There are many times throughout the week that we think about picking up the phone to call a customer or a prospect, but do not.
We avoid it. Or we get busy. Another call, or fire, comes in. Or we send an email instead. Or we need to drive somewhere. We could make the call while we drive but we do not. We check in with the family. Or the supplier. (They can’t reject us! Well, they could, but it’s less likely.)
Or, maybe we fire up a web browser window and do some research instead of picking up the phone to call our customers. We research products. And then we research the baseball the baseball standings. How are our baseball teams doing? My Cubs seem to put it together at the right time. Then we go research some football. There’s college football, the NFL (my Bears, are, predictably, off to a terrible start) and so then are our fantasy football teams! How’s the fantasy team doing? Got to check!
And so we don’t call. We avoid the phone call because we are afraid we might be rejected. Of course, the customer is happy to hear from us. Because a customer is also a human being (crazy, right?), all they really want is to know that you are there for them, that you won’t let them down. They want to know that their supplier or provider cares about them.
Fear is the reason we don’t call. It’s the reason you avoid most things you know you should do. Even having to leave a voicemail is often perceived as rejection. I’ve failed!
The fear of rejection has cost you a lot of money. There’s a lot of business you haven’t asked for, or followed up on, because of fear. There are a lot of referrals you haven’t asked for because of fear.
Here’s the thing—just as we are afraid, the customer is also dealing with fear. It’s slightly different, but it’s equally intense: We fear rejection, while the customer fears selecting the wrong supplier or service provider. We fear failure, while the customer fears being let down and looking bad in front of their boss and colleagues. We fear being yelled at by our customers, while our customers fear being yelled at by their boss for your mistakes or problem.
The best thing to do—and there’s nothing even nearly as effective—is to call customers and prospects proactively.

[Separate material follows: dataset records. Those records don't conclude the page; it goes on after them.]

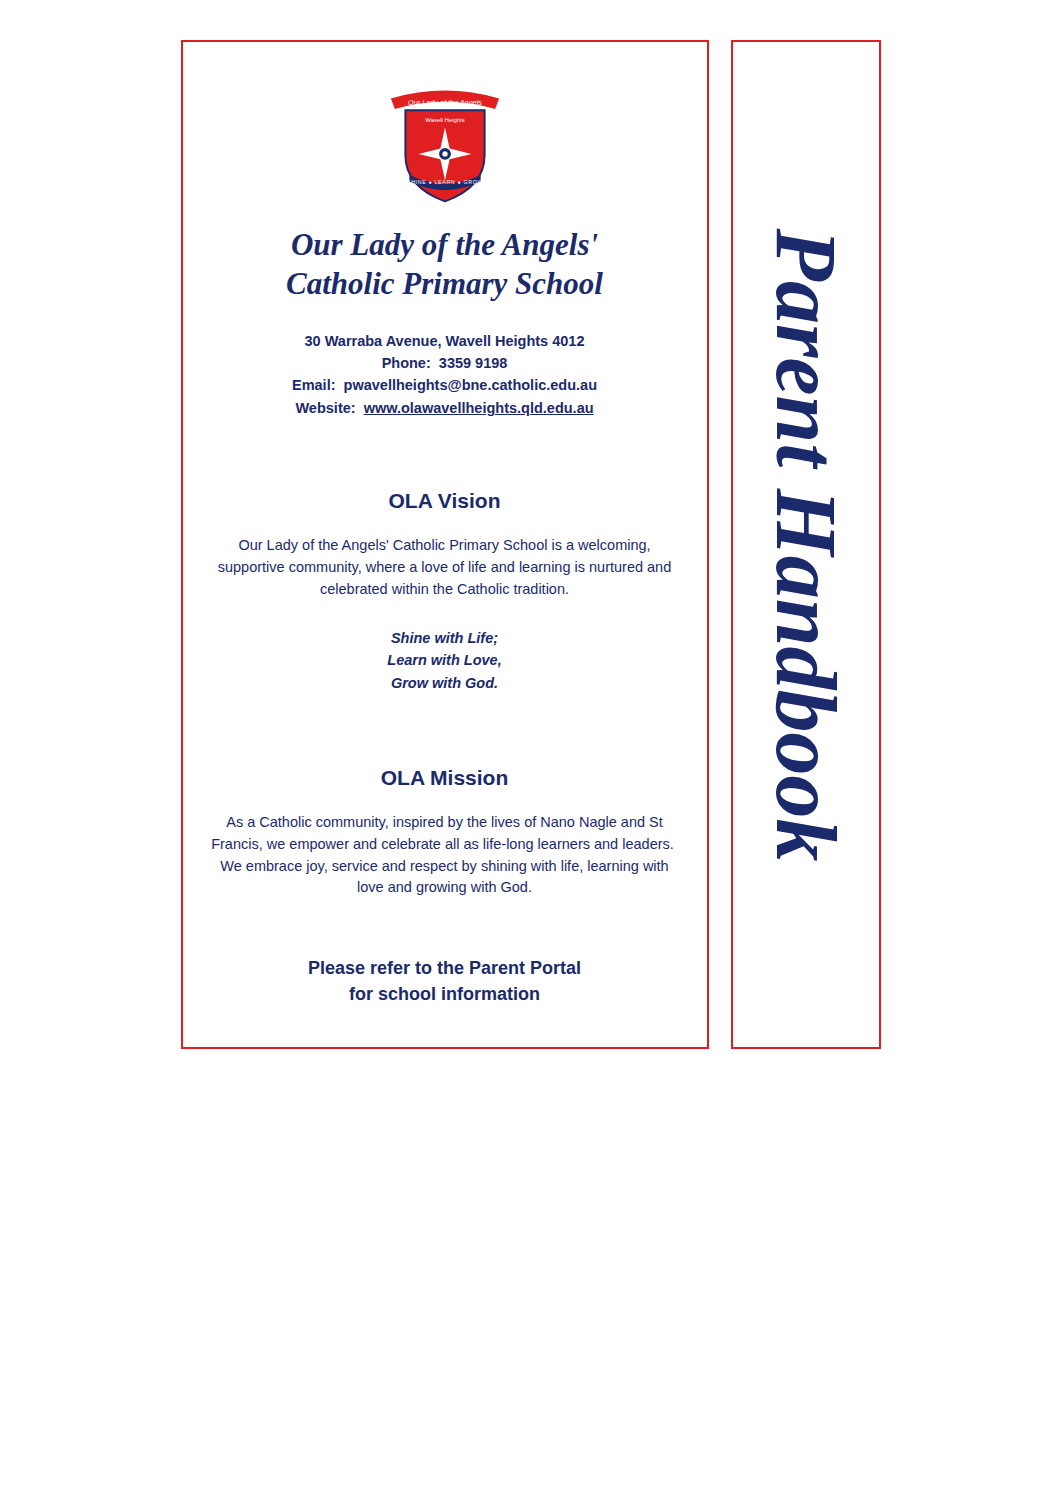Our Lady of the Angels Wavell Heights SHINE ● LEARN ● GROW
Our Lady of the Angels'
Catholic Primary School
30 Warraba Avenue, Wavell Heights 4012
Phone: 3359 9198
Email: pwavellheights@bne.catholic.edu.au
Website: www.olawavellheights.qld.edu.au
OLA Vision
Our Lady of the Angels' Catholic Primary School is a welcoming, supportive community, where a love of life and learning is nurtured and celebrated within the Catholic tradition.
Shine with Life;
Learn with Love,
Grow with God.
OLA Mission
As a Catholic community, inspired by the lives of Nano Nagle and St Francis, we empower and celebrate all as life-long learners and leaders. We embrace joy, service and respect by shining with life, learning with love and growing with God.
Please refer to the Parent Portal
for school information
Parent Handbook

Check in with them. Ask them about their families. Tell them you were thinking about them. They won’t get mad at you. In fact, it’s impossible to be angry when somebody tells you they were thinking of you.
Recently, a salesperson at a client’s company made such a call to his customer, a busy project manager. She was stunned. “What do you need,” she asked.
Him: “Nothing, just saying hello, and checking in.”
Her: “Really? What’s wrong?”
Him: “Nothing. I’m just calling to see how you’re doing.”
Her: “But really, what is it?”
Him: “I was just thinking about you, what are you working on that I can help with?”
After her shock and awe wore off—because nobody calls for no reason—he explained to me that they had a lovely conversation for 20 minutes. Two weeks later she called him and increased their work together by more than 50%.
That’s how these things work. When you call, you are present. You are memorable. You are basically Asingular. Because the competition isn’t calling!
Here are four kinds of phone calls you can make:
- Call a customer you haven’t talked to in six months or more. This will force you to think about and identify these very important people and make contact.
- Call a prospect. Somebody who hasn’t bought yet. We don’t communicate with prospects typically because we only talk to people who call us. And only customers call us.
- Call somebody who used to buy, but stopped. Tell them you were thinking about them.
- Call somebody you know is buying from a competitor. Express interest. Tell them you have a customer similar to them who’s thrilled, and you’d like to help. ‘
Is there some overlap in these categories? Sure. But I want you to think about who you can communicate with. Show people that you care about them, that you’re thinking about them, that you want to help them, and they will thank you with their money.